Недавно здесь праздновали день матери девы Марии. Местные юноши, надев на себя зеленые венки из виноградной лозы, прошли какой-то процессией и затем купались в таком виде целой гурьбой. Это было необычное и красивое зрелище. Должен, впрочем, признаться, что, не зная тогда о празднике, я решил — и был вполне удовлетворен своею догадкой, — что они надели эти венки для того же, для чего их надевают на лошадей, а именно, ради защиты от мух.
Вскоре был еще один праздник, день некоего св. Надзаро. Один из молодых людей Альбаро, явившись вскоре после первого завтрака с двумя большими букетами. поднялся в наш зал и собственноручно поднес их нам. Это был способ собирать взносы на музыку в честь названного святого: мы вручили его посланнику некую толику денег, и он удалился, чрезвычайно довольный.
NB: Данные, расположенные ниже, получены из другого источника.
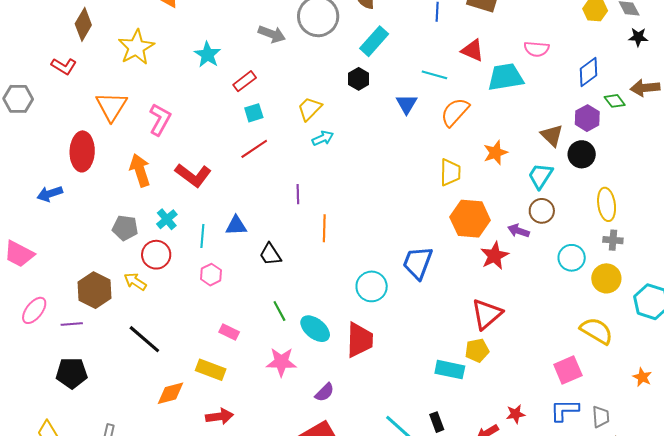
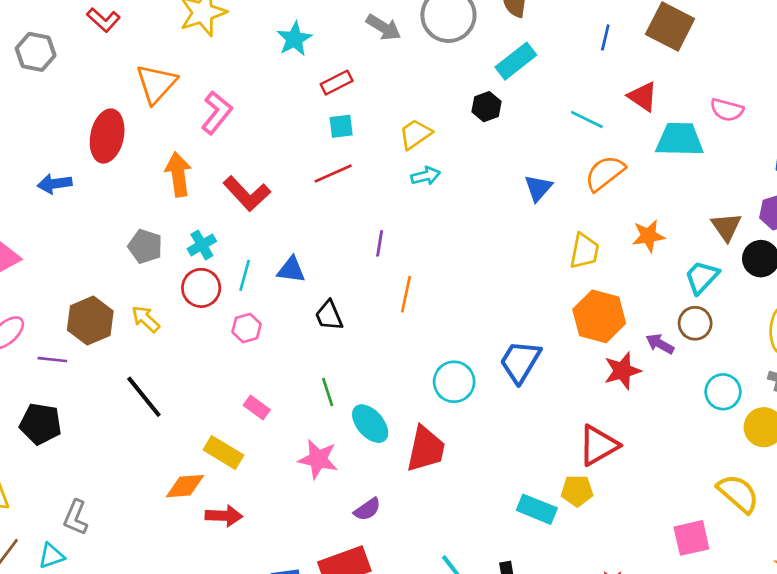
blue triangle: (407, 104) -> (538, 188), moved
red circle: (156, 255) -> (201, 288), moved
orange diamond: (170, 393) -> (185, 486), moved

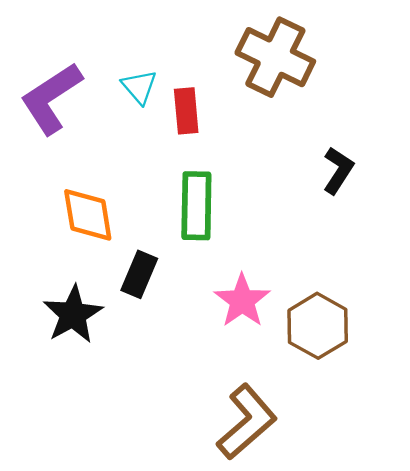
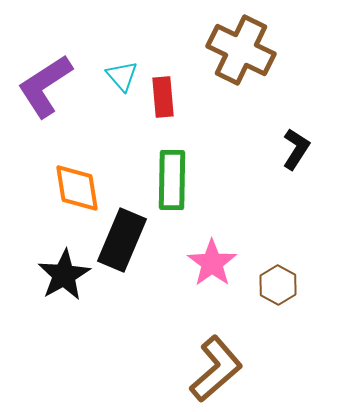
black rectangle: (139, 274) -> (122, 240), size x1.5
brown hexagon: (318, 326) -> (278, 285), size x0.7

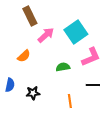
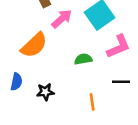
orange semicircle: (24, 56) -> (34, 45), size x1.6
В шесть часов вечера мы отправились в церковь — совсем рядом с нами, очень нарядную и сплошь увешанною гирляндами и яркими драпировками; от алтаря и до главною входа она была заполнена сидящими женщинами.
Здесь не носят шляпок, довольствуясь длинными белыми покрывалами — mezzero; и такой бесплотной и воздушной паствы я никогда еще не видел. Местные девушки, вообще говоря, не так уж красивы, но в их поразительно плавной походке, в манере держаться и заворачиваться в свое покрывало много врожденного изящества и благородства. Присутствовали тут и мужчины, но в небольшом числе, причем некоторые из них стояли на коленях в приделах, так что всякий спотыкался о них. В церкви горели бесчисленные свечи, и кусочки серебра и олова на образах (и особенно в ожерелье мадонны) сверкали ослепительным блеском; священники сидели у главного алтаря; громко играл орган, а также оркестр; в небольшой галерее напротив оркестра регент колотил нотным свитком по стоявшему перед ним пюпитру, а безголосый тенор силился петь. Оркестр гнул свою линию, органист — свою, певец избрал для себя третью, а несчастный регент все стучал, стучал и размахивал своим свитком, по-видимому довольный общим звучанием. Никогда еще я не слышал подобной разноголосицы. К тому же стояла нестерпимая духота.
30
сладостном ничегонеделании (итал.)
31
Сиена — светло-коричневая охра, применяемая в живописи.
32
…которое доставляет ему подражание петуху… — Согласно евангельскому преданию, Христос предсказал своему ученику и последователю Петру, что тот отречется от него, прежде чем петух пропоет в третий раз.
33
…Джованни Батиста — Иоанн Креститель.
34
Воксхолл — известный увеселительный сад в Лондоне. Нарядный и праздничный при искусственном освещении, Воксхолл имел очень неприглядный вид при дневном свете.